Harper-Schmidt Fellow and Collegiate Assistant Professor
RESEARCH INTERESTS
The history of political thought, intellectual history, the age of revolutions, American history, French history, legal and constitutional history.
BIOGRAPHY
Angus Harwood Brown is a historian of political thought, with a particular interest in the history of democracy and democratic revolutions in the (very) long eighteenth century. He is currently working on a book on constitutional guardianship in the American and French Revolutions, and on a new research project on debates about perpetual peace and world government since the eighteenth century.
Prior to coming to the University of Chicago Angus completed a PhD in History at the University of Cambridge, focused on the history of political thought.
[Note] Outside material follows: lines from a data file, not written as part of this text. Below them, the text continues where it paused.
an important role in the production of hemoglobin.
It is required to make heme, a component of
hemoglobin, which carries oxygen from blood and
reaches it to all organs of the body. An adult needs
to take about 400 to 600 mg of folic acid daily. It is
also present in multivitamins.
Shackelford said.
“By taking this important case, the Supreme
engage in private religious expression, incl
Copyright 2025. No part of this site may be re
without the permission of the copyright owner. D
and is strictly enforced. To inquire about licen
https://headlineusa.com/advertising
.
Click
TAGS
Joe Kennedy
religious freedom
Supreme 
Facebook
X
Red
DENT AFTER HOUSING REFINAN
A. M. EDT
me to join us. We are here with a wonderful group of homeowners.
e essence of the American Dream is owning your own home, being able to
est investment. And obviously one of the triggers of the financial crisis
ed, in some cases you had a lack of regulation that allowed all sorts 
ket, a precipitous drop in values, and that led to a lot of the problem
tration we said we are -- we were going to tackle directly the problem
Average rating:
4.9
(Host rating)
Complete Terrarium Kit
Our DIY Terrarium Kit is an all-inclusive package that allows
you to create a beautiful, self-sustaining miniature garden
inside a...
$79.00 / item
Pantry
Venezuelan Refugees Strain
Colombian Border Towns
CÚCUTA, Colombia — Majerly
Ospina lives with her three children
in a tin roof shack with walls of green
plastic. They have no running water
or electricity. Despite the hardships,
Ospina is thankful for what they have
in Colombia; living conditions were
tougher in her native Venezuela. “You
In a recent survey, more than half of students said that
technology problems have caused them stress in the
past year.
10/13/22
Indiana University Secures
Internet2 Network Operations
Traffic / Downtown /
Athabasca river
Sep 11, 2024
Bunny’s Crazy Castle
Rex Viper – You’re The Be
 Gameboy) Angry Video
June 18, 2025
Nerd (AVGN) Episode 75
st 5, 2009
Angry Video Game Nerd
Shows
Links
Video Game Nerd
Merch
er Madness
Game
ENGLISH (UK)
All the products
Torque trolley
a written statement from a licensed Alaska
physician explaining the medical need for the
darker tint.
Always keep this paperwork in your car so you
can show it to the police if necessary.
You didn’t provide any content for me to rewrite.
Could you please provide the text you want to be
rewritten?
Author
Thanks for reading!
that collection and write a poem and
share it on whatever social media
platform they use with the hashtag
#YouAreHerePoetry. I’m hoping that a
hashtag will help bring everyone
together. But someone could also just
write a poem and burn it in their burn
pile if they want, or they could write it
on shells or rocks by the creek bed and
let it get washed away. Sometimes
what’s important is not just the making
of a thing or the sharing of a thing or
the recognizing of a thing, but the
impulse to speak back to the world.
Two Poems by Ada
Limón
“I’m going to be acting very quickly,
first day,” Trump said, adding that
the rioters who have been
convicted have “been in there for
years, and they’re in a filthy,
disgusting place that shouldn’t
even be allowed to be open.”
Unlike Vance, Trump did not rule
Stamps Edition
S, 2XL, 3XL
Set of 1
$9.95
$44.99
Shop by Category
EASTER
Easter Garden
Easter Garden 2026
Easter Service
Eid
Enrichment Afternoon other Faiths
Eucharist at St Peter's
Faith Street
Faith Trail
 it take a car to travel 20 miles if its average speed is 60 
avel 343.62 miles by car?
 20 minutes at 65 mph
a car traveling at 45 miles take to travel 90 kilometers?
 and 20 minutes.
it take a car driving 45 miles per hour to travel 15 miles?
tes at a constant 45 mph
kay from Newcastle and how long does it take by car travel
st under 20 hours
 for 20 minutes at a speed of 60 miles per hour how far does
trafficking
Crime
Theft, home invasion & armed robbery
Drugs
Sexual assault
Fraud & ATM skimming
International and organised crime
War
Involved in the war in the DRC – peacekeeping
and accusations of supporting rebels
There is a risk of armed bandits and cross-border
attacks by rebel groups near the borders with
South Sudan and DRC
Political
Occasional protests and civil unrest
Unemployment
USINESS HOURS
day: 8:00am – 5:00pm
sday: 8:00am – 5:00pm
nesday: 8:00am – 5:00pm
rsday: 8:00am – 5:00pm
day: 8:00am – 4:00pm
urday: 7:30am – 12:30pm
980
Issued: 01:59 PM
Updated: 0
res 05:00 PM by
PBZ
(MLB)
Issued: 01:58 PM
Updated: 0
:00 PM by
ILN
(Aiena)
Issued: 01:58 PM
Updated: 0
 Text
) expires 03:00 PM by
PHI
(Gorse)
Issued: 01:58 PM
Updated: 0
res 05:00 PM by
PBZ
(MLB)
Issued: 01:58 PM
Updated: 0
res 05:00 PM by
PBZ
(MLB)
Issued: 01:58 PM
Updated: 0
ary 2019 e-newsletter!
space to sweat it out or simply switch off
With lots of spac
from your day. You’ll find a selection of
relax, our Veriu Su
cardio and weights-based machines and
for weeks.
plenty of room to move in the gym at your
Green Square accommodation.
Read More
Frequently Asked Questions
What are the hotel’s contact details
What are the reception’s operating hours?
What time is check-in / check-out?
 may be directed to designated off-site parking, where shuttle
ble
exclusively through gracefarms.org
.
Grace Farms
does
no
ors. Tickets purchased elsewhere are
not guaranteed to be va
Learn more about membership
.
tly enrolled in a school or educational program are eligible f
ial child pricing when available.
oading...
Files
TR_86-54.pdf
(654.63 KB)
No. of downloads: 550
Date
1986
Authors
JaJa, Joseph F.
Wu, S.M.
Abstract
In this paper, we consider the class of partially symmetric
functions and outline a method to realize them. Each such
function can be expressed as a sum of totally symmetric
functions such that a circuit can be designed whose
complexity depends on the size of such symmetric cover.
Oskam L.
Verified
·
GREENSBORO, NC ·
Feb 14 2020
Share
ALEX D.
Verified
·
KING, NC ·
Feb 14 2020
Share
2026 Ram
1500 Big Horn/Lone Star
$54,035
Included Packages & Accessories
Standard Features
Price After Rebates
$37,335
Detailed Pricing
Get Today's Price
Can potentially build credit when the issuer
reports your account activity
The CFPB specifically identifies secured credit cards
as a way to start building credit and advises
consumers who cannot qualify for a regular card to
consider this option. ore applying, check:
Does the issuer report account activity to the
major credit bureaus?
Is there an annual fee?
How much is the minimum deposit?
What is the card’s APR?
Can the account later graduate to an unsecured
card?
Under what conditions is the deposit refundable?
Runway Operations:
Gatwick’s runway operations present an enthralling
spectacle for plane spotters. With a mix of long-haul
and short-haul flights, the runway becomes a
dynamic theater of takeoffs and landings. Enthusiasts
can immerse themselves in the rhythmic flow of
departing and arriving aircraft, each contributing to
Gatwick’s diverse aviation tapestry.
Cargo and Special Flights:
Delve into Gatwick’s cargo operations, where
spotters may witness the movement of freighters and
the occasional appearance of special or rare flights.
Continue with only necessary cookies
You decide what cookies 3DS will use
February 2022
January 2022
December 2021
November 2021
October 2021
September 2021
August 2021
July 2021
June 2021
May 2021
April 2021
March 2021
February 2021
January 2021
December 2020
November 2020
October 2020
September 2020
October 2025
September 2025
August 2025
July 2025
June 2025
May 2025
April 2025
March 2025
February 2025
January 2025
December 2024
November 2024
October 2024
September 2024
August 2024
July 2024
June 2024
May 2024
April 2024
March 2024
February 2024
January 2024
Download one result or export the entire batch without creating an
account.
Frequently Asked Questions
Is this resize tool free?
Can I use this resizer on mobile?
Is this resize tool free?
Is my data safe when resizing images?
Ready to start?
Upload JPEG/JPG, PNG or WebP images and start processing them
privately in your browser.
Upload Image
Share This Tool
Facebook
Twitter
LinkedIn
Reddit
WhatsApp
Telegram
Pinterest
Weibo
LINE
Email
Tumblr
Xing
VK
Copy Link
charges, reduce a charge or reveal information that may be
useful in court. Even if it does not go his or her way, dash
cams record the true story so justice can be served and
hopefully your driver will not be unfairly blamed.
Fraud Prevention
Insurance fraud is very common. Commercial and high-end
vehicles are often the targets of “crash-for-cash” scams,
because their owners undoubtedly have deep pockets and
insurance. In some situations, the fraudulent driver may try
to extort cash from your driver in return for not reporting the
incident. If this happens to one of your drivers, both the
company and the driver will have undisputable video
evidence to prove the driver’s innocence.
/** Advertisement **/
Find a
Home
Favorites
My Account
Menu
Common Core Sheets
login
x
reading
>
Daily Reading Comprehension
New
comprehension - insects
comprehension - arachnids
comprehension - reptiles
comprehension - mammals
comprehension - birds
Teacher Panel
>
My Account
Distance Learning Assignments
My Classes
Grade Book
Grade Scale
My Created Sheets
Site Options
His work has recently been published in the Journal of the History of Ideas, the American Journal of Legal History, and the Intellectual History Review, and he was the recipient of the International Society for Intellectual History’s 2024 Charles Schmitt Prize.
RECENT PUBLICATIONS
"Sieyès’s Constitutional Jury, the Pennsylvania Council of Censors, and the Debate on the Conservative Power in the French Revolution," Journal of the HIstory of Ideas 85, no. 3 (2024): 479-508.
"The Pennsylvania Council of Censors and the Debate on the Guardian of the Constitution in the Early United States," American Journal of Legal History 64, no. 1 (2024): 1-26.
"Republican nostalgia, the division of labour, and the origins of inequality in the thought of the Abbé Sieyès," Intellectual History Review 34, no. 2 (2024): 433-456.
RECENT AWARDS
2024 Charles Schmitt Prize from the International Society for Intellectual History for his paper “Republican Hegemony as Perpetual Peace? Sieyès’ Theory of International Politics and the Intellectual Origins of Kant’s ‘Federation of Peoples’.”